SET OF TASKS:
a) According to the text on Rakudo grammars, what is a Perl 6 grammar?
b) Pick up the text on Rakudo grammars at the point where it stops.

Using Rakudo Grammars

Chris Dolan, madison.pm

cdolan@cpan.org

February 7, 2009

permalink: http://chrisdolan.net/frozenperl/rakudo-grammars.html

Roadmap

  1. Introduce Perl 6 grammars
  2. Perl 6 grammar examples
  3. Describe PDF internals
  4. Show PDF grammar

Perl 6 grammars?

A collection of Perl 6 regexes that can invoke each other to accomplish a larger parse.

A grammar is a special kind of class (it has inheritance, is instantiable, has methods, etc.)

Perl 6 vs. Perl 5?

Example

Consider an address of the form:
100 E Main St Springfield MA 01234

Example

Consider an address of the form:
100 E Main St Springfield MA 01234

     m/
         ([1-9]\d*)\s+
         ((?:N|S|E|W)\s+)?
         (\w+(?:\s+\w+)*)\s+
         (ave|ln|st|rd)\s+
         ([:alpha:]+(?:\s+[:alpha:]+)*)\s+
         ([A-Z]{2})\s+
         (\d{5}(?:-\d{4})?)
      /ix;
 

Example

Consider an address of the form:
100 E Main St Springfield MA 01234

  grammar USMailAddress {
     rule  TOP { <addr> <city> <state> <zip> }

     rule  addr { <[1..9]>\d* <direction>?

(Collection entries)
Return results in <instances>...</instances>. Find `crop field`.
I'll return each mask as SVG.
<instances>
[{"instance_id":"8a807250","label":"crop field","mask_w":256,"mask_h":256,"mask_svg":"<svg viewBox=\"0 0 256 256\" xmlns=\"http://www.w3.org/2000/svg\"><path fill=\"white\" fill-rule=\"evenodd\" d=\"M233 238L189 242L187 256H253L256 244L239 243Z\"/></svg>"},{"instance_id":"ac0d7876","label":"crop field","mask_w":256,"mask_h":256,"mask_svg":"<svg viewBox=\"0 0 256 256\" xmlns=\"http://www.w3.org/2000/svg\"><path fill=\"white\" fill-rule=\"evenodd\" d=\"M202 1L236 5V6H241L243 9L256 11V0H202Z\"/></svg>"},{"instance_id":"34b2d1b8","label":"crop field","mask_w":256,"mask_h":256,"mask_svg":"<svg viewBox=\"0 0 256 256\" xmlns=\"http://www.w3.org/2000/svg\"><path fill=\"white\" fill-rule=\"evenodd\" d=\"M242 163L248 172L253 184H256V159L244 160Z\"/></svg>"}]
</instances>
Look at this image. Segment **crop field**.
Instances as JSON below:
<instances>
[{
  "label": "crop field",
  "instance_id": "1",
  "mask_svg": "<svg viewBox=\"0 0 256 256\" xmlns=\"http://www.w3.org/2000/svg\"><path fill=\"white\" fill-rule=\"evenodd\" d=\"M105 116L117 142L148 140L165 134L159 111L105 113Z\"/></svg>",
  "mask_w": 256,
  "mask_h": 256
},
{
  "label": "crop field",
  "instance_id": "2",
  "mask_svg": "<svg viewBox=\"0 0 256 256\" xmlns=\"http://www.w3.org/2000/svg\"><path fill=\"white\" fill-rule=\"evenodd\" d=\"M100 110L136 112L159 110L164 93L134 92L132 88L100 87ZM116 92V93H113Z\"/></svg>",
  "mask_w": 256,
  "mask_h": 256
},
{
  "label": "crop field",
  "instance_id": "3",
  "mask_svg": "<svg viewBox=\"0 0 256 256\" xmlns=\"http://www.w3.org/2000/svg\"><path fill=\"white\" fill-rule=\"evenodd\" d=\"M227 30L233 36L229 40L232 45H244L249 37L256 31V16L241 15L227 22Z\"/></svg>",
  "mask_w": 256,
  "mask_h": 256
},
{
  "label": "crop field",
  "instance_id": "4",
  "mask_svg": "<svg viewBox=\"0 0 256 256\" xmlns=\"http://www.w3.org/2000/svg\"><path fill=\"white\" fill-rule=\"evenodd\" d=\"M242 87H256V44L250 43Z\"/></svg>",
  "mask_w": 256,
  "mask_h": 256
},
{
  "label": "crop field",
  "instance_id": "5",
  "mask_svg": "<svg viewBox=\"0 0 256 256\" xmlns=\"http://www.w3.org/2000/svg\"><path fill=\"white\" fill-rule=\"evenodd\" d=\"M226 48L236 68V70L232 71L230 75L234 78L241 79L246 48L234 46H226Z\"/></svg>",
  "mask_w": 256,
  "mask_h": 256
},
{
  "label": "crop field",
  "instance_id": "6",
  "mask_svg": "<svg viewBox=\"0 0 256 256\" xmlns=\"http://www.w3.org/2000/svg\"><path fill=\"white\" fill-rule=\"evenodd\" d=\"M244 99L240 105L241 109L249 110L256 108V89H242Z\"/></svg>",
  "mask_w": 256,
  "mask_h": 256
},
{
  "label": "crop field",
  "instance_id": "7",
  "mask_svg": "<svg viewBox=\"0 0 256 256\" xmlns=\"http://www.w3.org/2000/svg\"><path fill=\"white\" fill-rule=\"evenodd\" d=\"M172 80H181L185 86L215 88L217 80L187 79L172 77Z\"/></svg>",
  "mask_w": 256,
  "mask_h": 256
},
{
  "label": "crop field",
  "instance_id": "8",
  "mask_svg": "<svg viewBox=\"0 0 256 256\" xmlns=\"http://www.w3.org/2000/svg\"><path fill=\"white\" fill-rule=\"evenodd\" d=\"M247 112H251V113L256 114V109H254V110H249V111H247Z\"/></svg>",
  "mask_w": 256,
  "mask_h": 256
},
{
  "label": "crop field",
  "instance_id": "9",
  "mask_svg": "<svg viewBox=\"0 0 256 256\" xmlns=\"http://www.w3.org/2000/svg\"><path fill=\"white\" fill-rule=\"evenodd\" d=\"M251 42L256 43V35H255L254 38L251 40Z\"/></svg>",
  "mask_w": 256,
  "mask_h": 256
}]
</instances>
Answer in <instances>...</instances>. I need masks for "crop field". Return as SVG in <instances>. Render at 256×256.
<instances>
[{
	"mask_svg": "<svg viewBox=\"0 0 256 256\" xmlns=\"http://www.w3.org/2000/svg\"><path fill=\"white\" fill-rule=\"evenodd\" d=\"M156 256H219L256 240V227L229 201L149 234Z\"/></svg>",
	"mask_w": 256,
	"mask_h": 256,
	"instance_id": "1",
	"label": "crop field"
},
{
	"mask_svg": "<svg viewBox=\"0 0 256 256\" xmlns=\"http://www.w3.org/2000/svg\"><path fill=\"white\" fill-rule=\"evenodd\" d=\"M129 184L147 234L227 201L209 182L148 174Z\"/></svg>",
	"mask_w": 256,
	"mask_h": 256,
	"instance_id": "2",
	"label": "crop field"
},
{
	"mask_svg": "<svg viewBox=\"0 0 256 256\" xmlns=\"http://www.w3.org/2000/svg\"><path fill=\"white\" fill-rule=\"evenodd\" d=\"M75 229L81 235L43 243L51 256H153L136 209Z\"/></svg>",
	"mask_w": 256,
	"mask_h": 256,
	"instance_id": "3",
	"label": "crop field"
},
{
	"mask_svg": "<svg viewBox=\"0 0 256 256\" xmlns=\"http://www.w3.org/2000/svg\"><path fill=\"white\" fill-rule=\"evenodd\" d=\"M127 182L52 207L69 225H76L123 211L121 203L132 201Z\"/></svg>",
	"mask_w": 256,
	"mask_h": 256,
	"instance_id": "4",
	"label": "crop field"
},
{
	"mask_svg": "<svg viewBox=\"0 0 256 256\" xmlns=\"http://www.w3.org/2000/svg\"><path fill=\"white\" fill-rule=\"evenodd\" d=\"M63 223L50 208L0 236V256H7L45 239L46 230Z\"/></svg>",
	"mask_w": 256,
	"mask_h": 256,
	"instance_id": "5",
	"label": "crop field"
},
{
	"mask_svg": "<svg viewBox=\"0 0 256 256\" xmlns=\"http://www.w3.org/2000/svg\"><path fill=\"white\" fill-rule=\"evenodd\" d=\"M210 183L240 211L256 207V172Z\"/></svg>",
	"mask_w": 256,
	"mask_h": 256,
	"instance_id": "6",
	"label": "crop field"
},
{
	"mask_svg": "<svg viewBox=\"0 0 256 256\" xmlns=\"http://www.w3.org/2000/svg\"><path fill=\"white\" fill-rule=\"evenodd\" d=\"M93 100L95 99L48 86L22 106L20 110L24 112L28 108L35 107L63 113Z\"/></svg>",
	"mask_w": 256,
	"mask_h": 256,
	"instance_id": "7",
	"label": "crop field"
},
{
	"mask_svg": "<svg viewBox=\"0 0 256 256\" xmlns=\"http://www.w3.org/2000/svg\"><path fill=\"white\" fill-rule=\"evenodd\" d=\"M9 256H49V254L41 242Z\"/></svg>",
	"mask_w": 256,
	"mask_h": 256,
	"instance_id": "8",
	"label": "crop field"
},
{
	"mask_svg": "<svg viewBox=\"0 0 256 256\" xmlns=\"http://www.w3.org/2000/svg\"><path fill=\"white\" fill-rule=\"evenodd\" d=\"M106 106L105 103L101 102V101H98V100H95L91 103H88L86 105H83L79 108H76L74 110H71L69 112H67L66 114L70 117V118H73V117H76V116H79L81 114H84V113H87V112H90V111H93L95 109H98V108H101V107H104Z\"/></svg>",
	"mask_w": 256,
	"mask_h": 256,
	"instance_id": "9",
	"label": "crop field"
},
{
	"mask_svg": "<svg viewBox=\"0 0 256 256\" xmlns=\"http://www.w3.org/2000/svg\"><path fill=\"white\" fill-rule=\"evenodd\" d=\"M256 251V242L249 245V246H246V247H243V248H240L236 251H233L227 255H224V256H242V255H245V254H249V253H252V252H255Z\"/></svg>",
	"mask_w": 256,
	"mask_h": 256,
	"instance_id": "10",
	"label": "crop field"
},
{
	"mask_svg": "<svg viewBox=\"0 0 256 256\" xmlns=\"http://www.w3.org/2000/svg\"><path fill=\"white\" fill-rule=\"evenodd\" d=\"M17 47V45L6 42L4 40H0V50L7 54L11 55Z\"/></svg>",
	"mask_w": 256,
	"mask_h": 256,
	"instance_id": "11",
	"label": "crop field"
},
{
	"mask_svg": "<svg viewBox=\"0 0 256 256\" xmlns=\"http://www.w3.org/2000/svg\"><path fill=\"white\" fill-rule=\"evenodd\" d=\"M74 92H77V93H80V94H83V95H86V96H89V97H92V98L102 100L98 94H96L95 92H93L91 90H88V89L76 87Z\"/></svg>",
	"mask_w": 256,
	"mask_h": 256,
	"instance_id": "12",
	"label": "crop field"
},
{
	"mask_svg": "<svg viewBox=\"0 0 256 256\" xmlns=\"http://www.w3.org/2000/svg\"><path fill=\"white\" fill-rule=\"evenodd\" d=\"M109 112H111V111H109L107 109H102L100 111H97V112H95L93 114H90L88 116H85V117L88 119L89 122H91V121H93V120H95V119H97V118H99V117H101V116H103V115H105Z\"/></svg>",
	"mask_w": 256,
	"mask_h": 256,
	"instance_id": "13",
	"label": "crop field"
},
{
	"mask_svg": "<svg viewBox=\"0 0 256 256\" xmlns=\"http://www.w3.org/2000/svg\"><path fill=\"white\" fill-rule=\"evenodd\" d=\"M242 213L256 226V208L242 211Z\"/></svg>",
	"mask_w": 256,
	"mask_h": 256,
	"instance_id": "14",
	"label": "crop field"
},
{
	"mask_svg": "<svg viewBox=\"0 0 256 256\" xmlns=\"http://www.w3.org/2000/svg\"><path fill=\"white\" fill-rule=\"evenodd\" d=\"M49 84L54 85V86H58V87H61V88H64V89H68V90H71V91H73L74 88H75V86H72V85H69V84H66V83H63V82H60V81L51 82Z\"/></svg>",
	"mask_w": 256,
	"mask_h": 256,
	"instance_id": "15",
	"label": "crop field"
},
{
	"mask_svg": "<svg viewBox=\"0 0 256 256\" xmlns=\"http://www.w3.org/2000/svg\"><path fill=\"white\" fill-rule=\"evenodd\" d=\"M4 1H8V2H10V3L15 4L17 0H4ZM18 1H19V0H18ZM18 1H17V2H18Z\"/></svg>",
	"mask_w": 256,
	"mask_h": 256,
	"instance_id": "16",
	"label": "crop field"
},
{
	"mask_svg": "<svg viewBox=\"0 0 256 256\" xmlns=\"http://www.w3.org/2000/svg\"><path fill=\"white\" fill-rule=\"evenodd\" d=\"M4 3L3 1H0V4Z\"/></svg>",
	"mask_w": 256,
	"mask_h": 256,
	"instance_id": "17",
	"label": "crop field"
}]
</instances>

RESULTS FOR THE EXERCISE:
a) A collection of Perl 6 regexes that can invoke each other to accomplish a larger parse.

b)
                  <streetname> <streettype> }
     token direction { N | S | E | W }
     token streetname { \w+ [ \s+ \w+ ]* }
     token streettype {:i ave | ln | rd | st }
     token city { <alpha> [ \s+ <alpha> ]* }
     token state { <[A..Z]>**{2} }
     token zip { \d**{5} [ - \d**{4} ]? }
  }
 

Using a grammar

  my $match =
       $addr ~~ m/^<USMailAddress::TOP>$/;
  if $match {
     say "$match<city>, $match<state>";
  }
 
or, more tersely:
  if $addr ~~ m/^<USMailAddress::TOP>$/ {
     say "$<city>, $<state>";
  }
 
or, more deeply:
     say "$<addr><direction>";
 

Embedded code

A code block is a zero-width assertion that executes arbitrary code

  token boolean {
     [true | false]
         || { die "That's not a boolean!" }
  }
 

Blocks can refer to previous captures

  m/ (\d**{1..3}) { $0 < 256 or fail } /
 

Modifying match results

You can alter what is returned in the match results via 'make'.

Silly example:

  token street_abbrev {
    | Rd   { make 'Road' }
    | St   { make 'Street' }
    | Blvd { make 'Boulevard' }
  }
  $m = 'Rd' ~~ m/<street_abbrev>/;
  say $m<street_abbrev>;  # 'Road'
 

Modifying match results

Legitimate example:

  rule foldable_constant {
     (\d+) [
       | + (\d+) { make $0 + $1 }
       | - (\d+) { make $0 - $1 }
       | * (\d+) { make $0 * $1 }
       | / (\d+) { make $0 / $1 }
     ]
  }

  '1 + 3' ~~ m/<foldable_constant>/;
  say $($/);  # '4'
 

PDF internals

%PDF-1.4
1 0 obj
<< /Type /Catalog /Metadata 3 0 R /Pages 2 0 R >>
endobj
2 0 obj
<< /Type /Pages /Count 1 /Kids [ 5 0 R ] >>
endobj
3 0 obj
<< /CreationDate (D:20071111223720Z)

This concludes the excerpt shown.